In the robot walker passage, how tall an obstacle can the walker step over?

PASSAGE TO READ |
________________________

The robot walker is approximately x" wide, y" long, and z" high.  It is capable of forward and reverse motion of either or both sets of legs permits pivoting and rotating motion about its center axis.  With fresh batteries it can move about forward or backward at 1" per second.  It can step over obstacles up to about 1/2" tall and prefers to walk on a relatively flat surface.  Below are detailed instructions for constructing this machine if you have or can get these kits.

 

Terminology - Distances:

 

• One ZNAP space - center-to-center distance between purple connectors separated by the shortest girder.
• One ZNAP hole spacing - center-to-center distance between adjacent ZNAP holes, equal to one-half ZNAP space.
• One LEGO stud length - center-to-center distance between adjacent LEGO studs

• 12ea - 4x2-space curved solid
• 10ea - 2x2-space rectangle solid
• 20ea - 2x2-space triangle solid
• 26ea - 4-space girder
• 4ea - 2-space girder
• 12ea - 1-space girder
• 3ea - 2x2-space motor mount rectangle solid
• 2ea - LEGO ^(R) Motors
• 4ea - 8-tooth gear
• 4ea - 16-tooth gear
• 2ea - ? stud length white shafts
• a bunch - purple connector
• a bunch - gray connector

• 2ea - 24-tooth gear
• 4ea - 30-tooth gear
• 1ea - RCX brick
• 2ea - short motor wire
• 2ea - 12x1 stud bricks with 11 Technics pin holes
• 4ea - dark gray male-to-male short-to-long Technics pin converter
• 8ea - 2-stud length black Technics pin
• 20ea - 2-stud length gray Technics pin
• 2ea - 8-stud length black shaft
• 4ea - gray male-to-male shaft-to-Technics pin converter
• 8ea - 1-stud length shaft stop bush

Optional ZNAP Pieces:

• 2ea - Large (6 AA) battery box, with reverse switch
• 8ea - 1-space girder
• 8ea - gray connector

• 3ea - yellow 6x8 stud plate
• 2ea - long motor wire

• 4ea - 3-stud length black Technics pins (the ones with ribs on the third stud's length, if you have them)(I got these from a Neumatics kit.)

________________________

PROVIDED MATERIAL |
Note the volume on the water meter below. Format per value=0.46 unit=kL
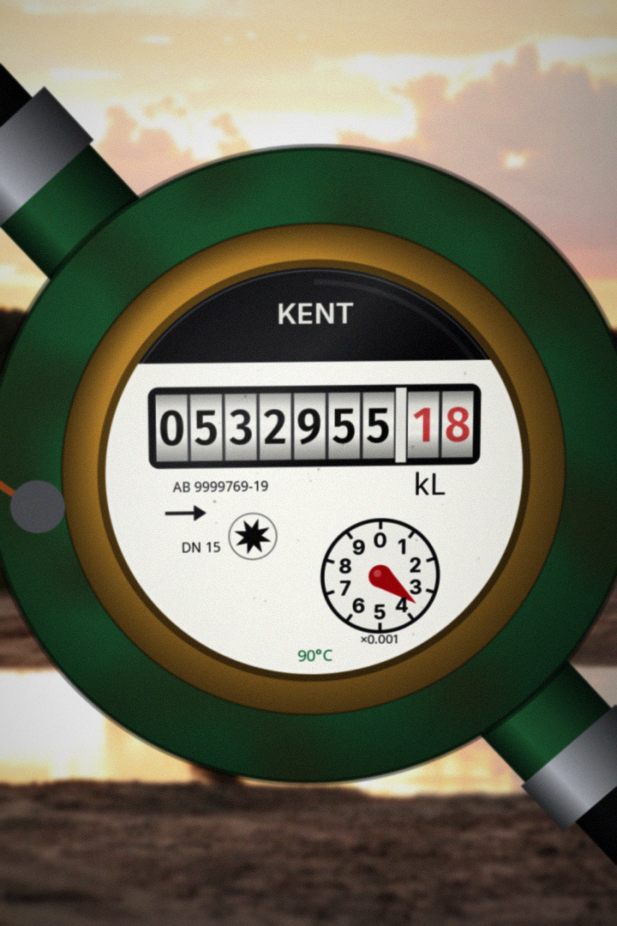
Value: value=532955.183 unit=kL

________________________

SOLUTION BELOW |
Up to about 1/2" tall.